I. La demande des heures supplémentaire : le pouvoir de direction
Les heures supplémentaires sont celles effectuées à la demande de l'employeur au-delà de la durée légale hebdomadaire fixée à 35 heures.
L'employeur dispose d'un pouvoir de direction qui l'autorise à imposer des heures supplémentaires à ses salariés, dans la limite du contingent annuel, sans que ces derniers ne puissent s'y opposer, sauf motif légitime ou abus manifeste.
Même sans demande expresse écrite, si l’employeur a connaissance du travail supplémentaire de son salarié et qu’il ne s’y oppose pas, ou si des heures supplémentaires étaient rendues nécessaire par les tâches confiées, elles sont considérées comme validées implicitement.
Dans le secteur du paysage, où les équipes jouissent d'une grande autonomie sur les sites d'intervention, la demande de rappel de salaire au titre d’heures supplémentaires "subies" ou "acceptées" est un sujet ordinaire à l’occasion de contentieux.
Il est donc vivement conseillé de formaliser chaque demande par des ordres de mission ou des plannings hebdomadaires signés afin de constituer une preuve en cas de contestation future sur le volume horaire réellement commandé.
II. Le décompte du temps de travail et sa preuve : le partage de la charge entre les parties
Le régime de la preuve des heures de travail est dérogatoire au droit commun car il repose sur un partage de la charge entre l'employeur et le salarié devant le juge.
D’abord, le salarié qui saisit le conseil de prud'hommes doit présenter des éléments suffisamment précis, tels qu'un carnet de notes manuscrit ou un agenda, … pour étayer sa demande de rappel de salaire.
La charge de la preuve est ensuite transférée à l'employeur qui doit répondre utilement au salarié en produisant ses propres éléments.
Il convient ici de rappeler que l'employeur est tenu d'assurer le contrôle des heures de travail effectuées par ses salariés.

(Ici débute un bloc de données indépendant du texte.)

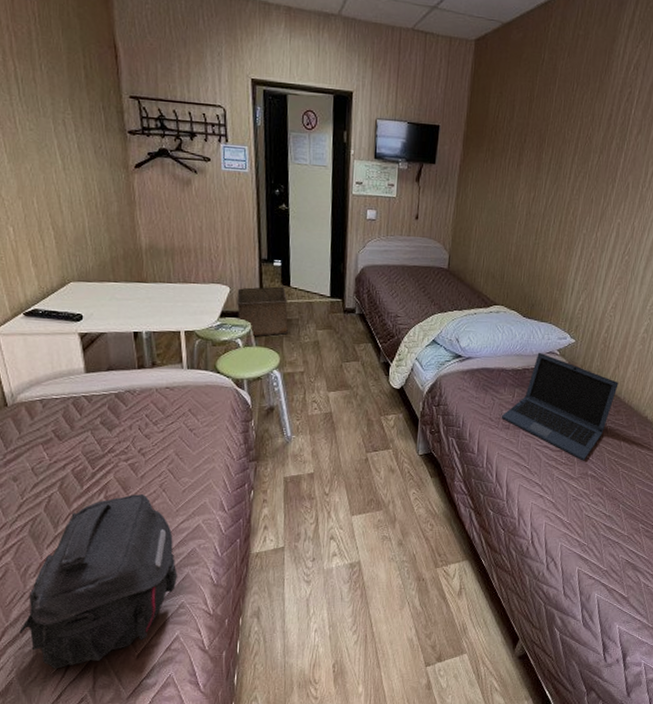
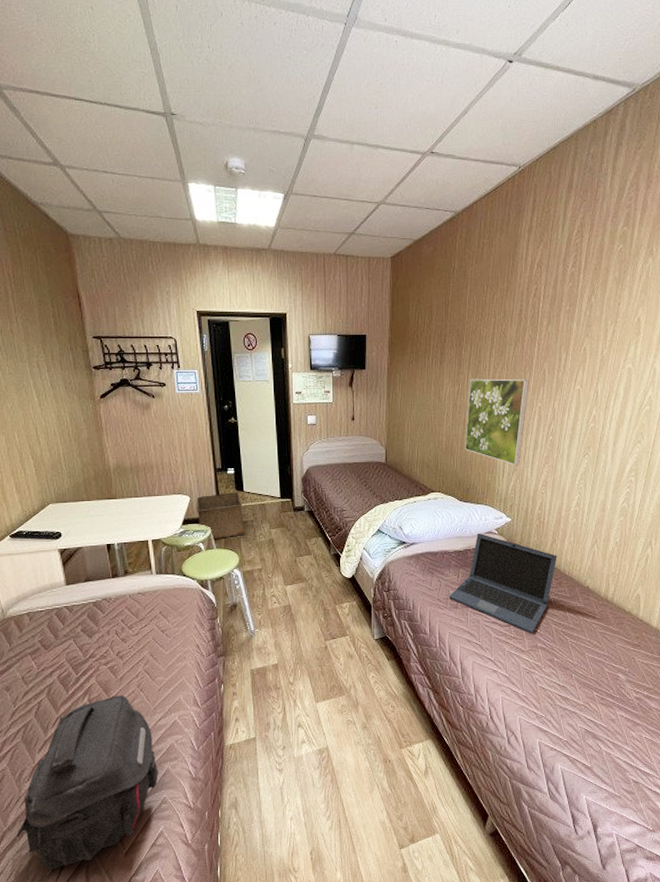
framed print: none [533,186,611,284] -> present [464,379,530,465]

Un dispositif de décompte du temps de travail objectif, fiable et accessible permettra à l’employeur de prouver les heures effectuées.
A défaut, il doit être en mesure de fournir des éléments de nature à justifier les horaires effectivement réalisés par chaque collaborateur, sachant qu'un simple récapitulatif mensuel est souvent jugé insuffisant par les tribunaux.

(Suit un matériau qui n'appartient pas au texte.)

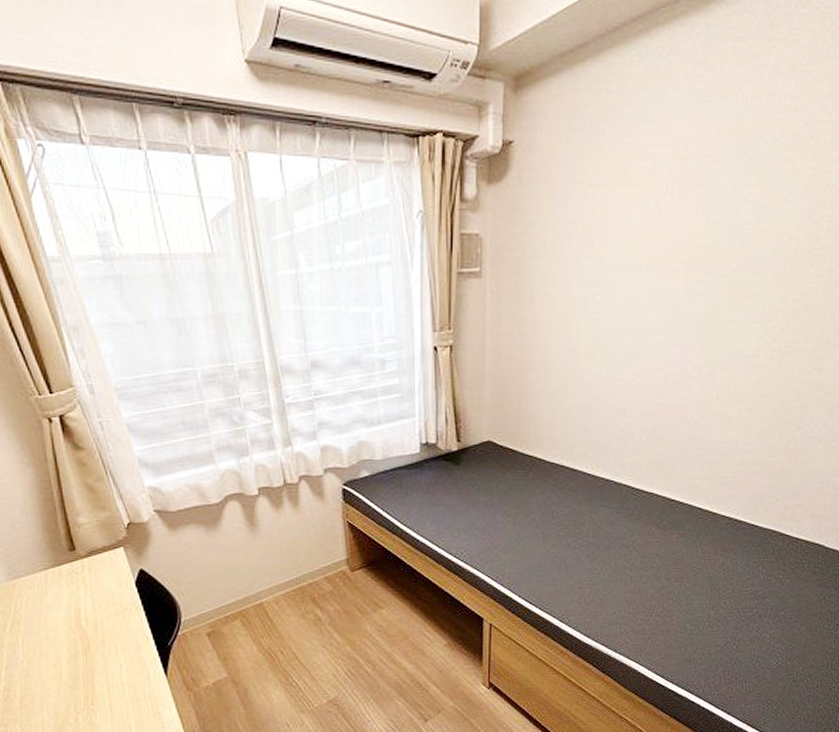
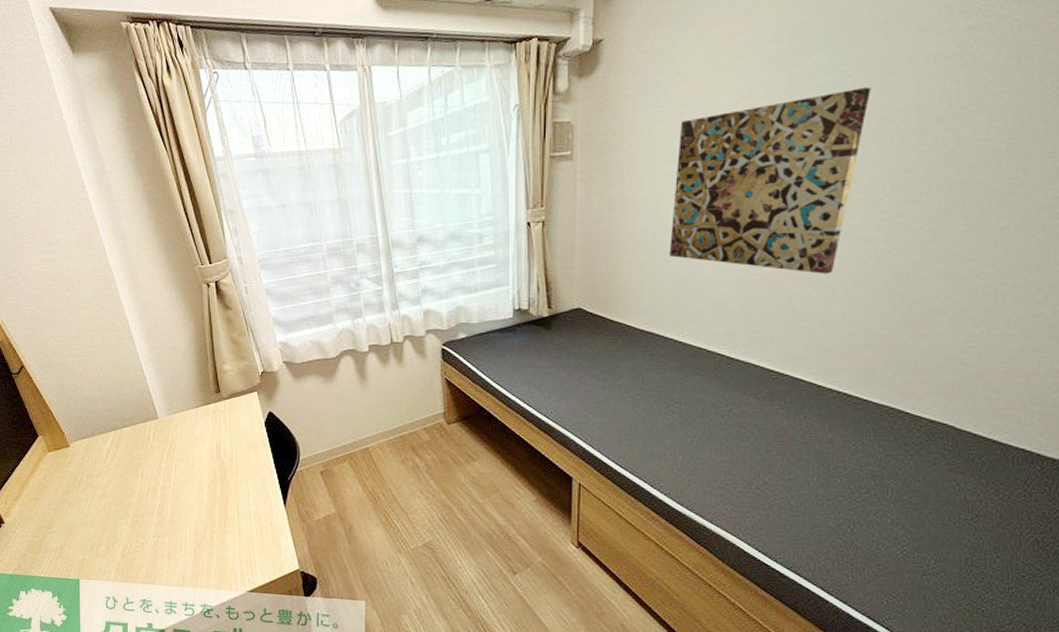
wall art: none [580,212,769,403] -> present [669,86,871,274]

Aussi, pour sécuriser la position de la Société, il est recommandé de recourir à des supports de suivi rigoureux, d’établir des relevés d’heures, hebdomadaires par exemple, signés par les parties et conservés par elles, ou d'utiliser des applications numériques de suivi de chantier qui permettent un horodatage précis de l'arrivée et du départ de chaque site.
III. Le contingent annuel et les contreparties obligatoires
Le contingent annuel constitue le réservoir d'heures supplémentaires que l'employeur peut utiliser librement chaque année pour chaque salarié selon les besoins de son activité.
À défaut d'accord d'entreprise spécifique fixant le contingent applicable à la société, il est établi par les dispositions conventionnelles (ex : CCN des entreprises du paysage : 350 ou 250 heures selon la modalité du temps de travail) ou, à défaut à 220 heures par le code du travail.
S’agissant des contreparties, chaque heure supplémentaire effectuée déclenche une majoration salariale de 25% pour les huit premières heures et de 50% pour les suivantes, sauf si un repos compensateur équivalent est mis en place ou si un accord d’entreprise prévoir une majoration dérogatoire (dans la limite de 10% minimum).
Concernant les heures réalisées hors contingent, elles donnent en outre lieu à un repos compensateur obligatoire égal à 50 % des heures supplémentaires accomplies au-delà du contingent dans les entreprises de 20 salariés au plus, et de 100 % dans les autres.
IV. L'aménagement du temps de travail comme alternative stratégique
Pour éviter une explosion de la masse salariale lors des fortes saisons, le droit offre des outils d'aménagement.
Ainsi, la modulation (ou annualisation) du temps de travail permet de compenser les semaines de forte activité par des périodes plus calmes en hiver sans que cela ne déclenche systématiquement le paiement d'heures supplémentaires.
Pour les cadres ou les techniciens itinérants disposant d'une grande autonomie, la convention de forfait en jours peut être une solution pertinente à condition de respecter un suivi rigoureux de leur charge de travail quotidienne.
En synthèse, le temps de travail est la ressource la plus précieuse mais aussi la plus sensible au sein d'une entreprise. En structurant les processus de décompte et de preuve, il est possible de transformer une contrainte légale en un véritable outil économique.